* _About this exercise_
The required output is the exact run of lines below that opens at the line with "Document page, 1275x1650 pixels." and closes at the line with "For every layout".

* _Data excerpts_
■ ■ ■ ■ ■ ■ ■
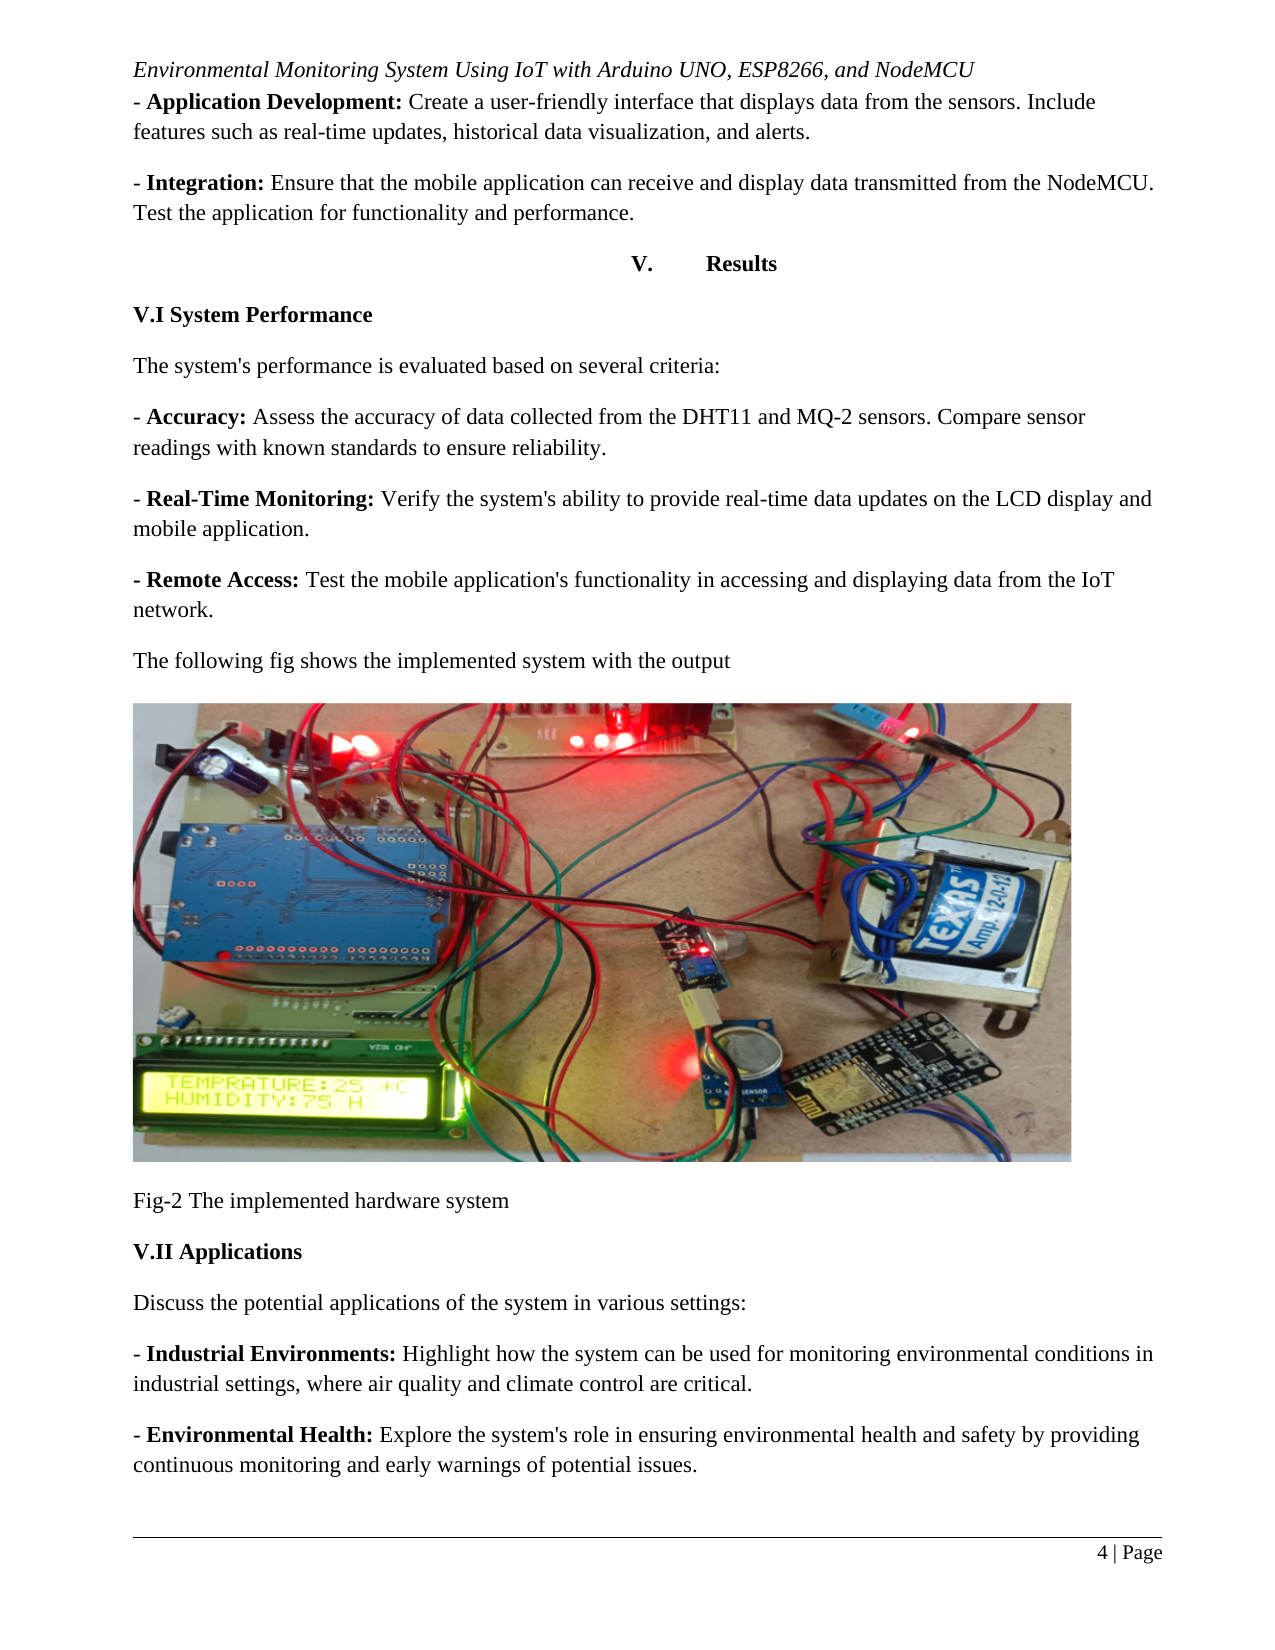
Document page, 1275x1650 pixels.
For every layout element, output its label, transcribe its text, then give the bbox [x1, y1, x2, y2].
■ ■ ■ ■ ■ ■ ■
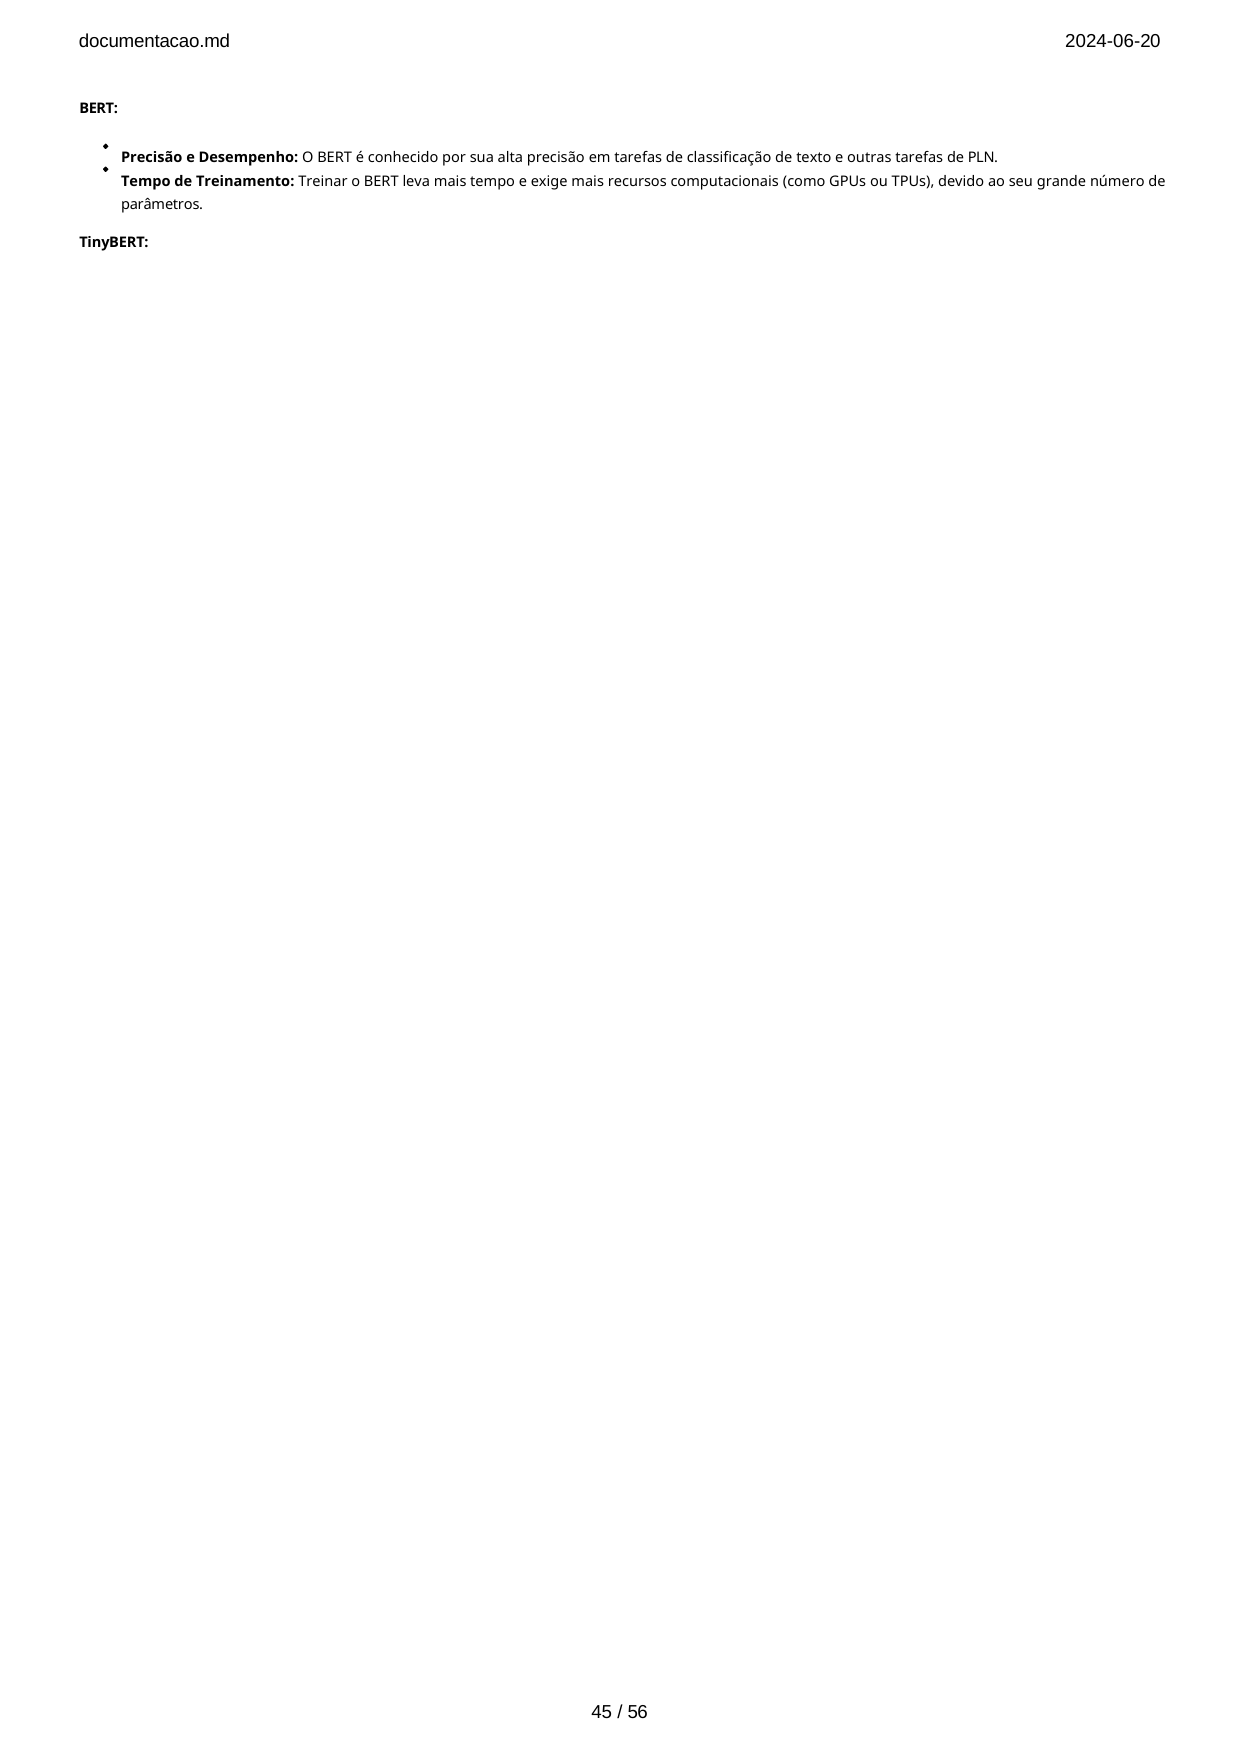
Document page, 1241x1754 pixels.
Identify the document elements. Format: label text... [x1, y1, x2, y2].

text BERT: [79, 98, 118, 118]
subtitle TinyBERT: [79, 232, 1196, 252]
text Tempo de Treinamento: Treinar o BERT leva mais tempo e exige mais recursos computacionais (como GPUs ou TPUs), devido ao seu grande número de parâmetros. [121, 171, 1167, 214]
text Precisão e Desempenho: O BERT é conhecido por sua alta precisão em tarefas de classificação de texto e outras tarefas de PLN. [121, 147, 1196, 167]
■ ■ ■ ■ ■ ■ ■
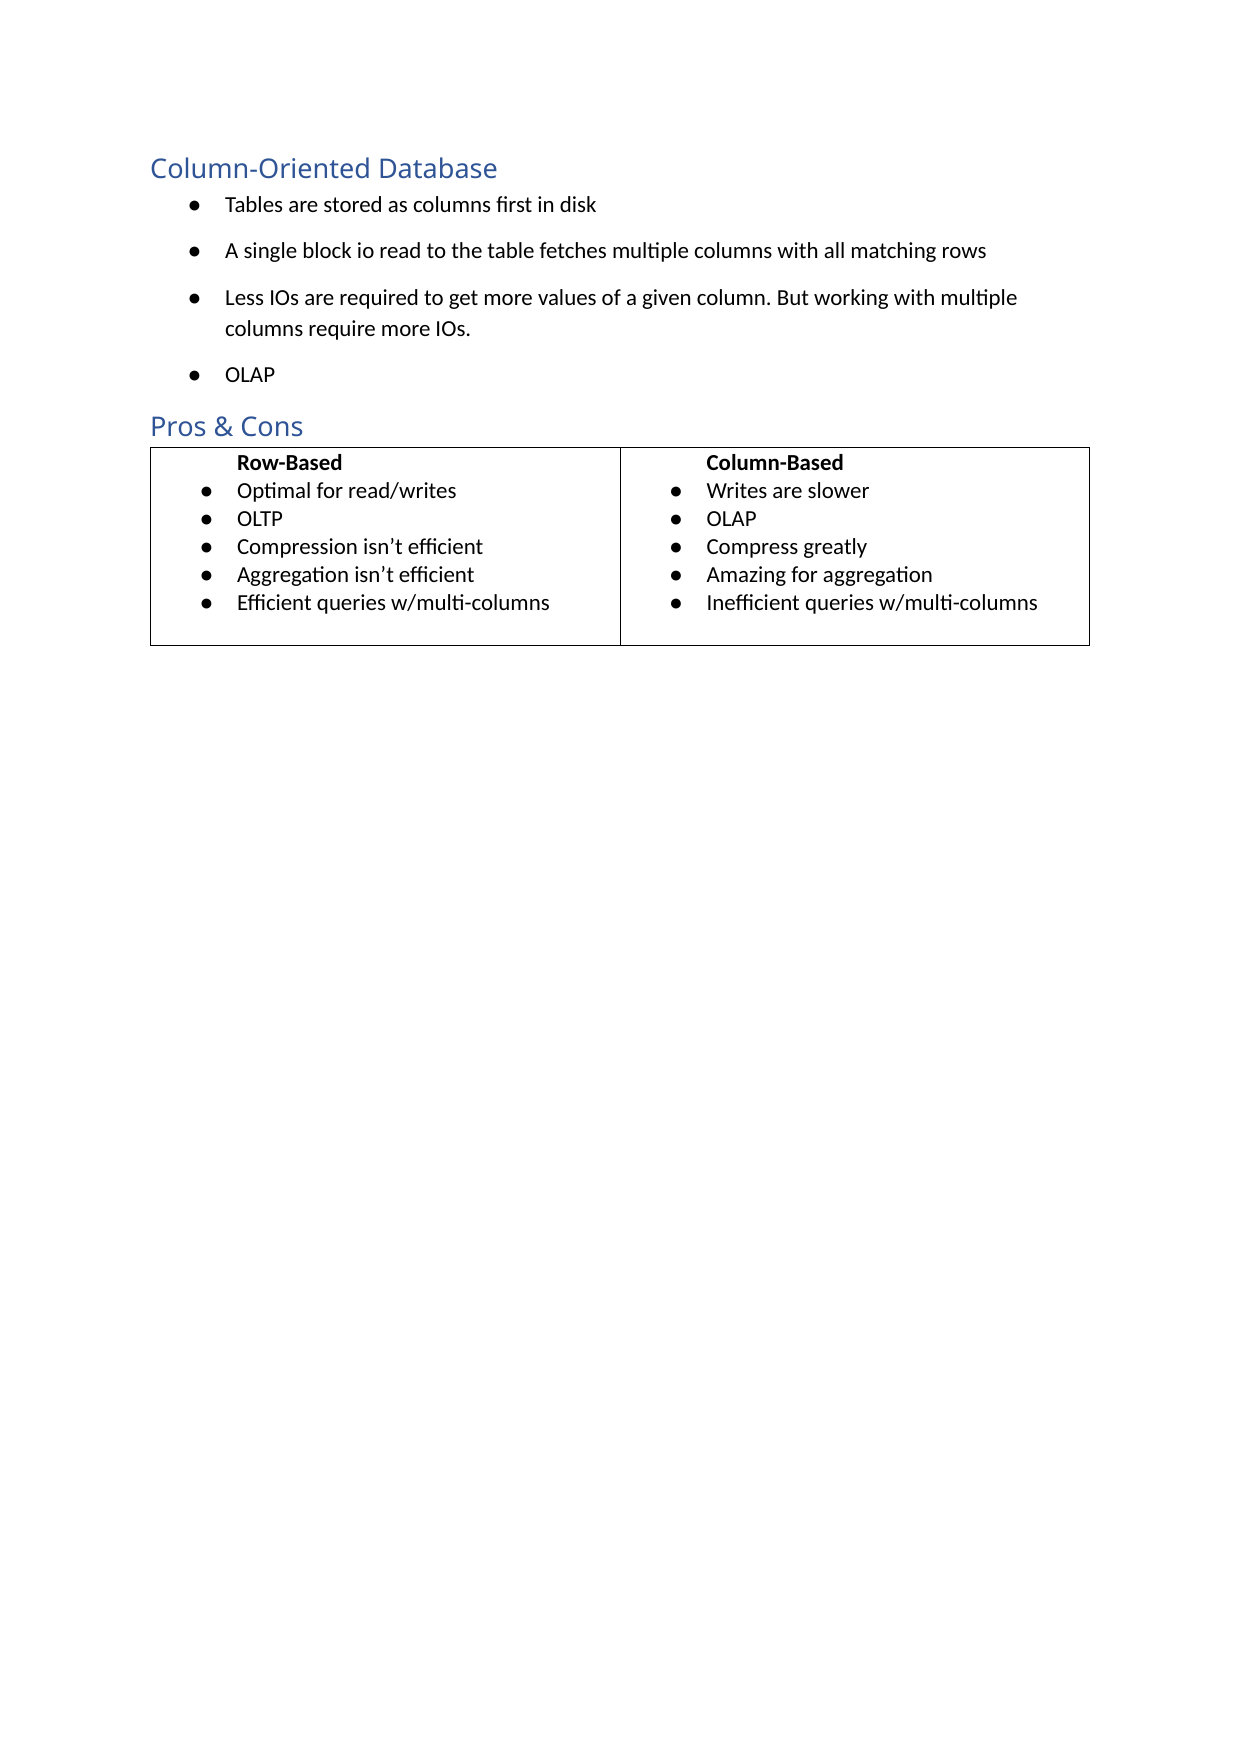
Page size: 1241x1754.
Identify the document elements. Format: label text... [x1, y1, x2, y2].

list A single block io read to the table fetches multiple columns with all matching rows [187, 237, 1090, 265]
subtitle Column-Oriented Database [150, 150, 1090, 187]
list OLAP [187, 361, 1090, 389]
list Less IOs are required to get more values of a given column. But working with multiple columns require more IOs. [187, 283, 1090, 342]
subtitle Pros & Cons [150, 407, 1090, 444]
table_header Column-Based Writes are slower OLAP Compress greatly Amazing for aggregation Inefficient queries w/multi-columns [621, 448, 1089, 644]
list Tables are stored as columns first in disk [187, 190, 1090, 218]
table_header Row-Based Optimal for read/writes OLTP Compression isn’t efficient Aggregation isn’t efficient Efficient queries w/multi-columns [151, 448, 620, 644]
■ ■ ■ ■ ■ ■ ■
* _Exercise response_
Document page, 1275x1650 pixels.
For every layout element, output its label, transcribe its text, then give the bbox [x1, y1, x2, y2].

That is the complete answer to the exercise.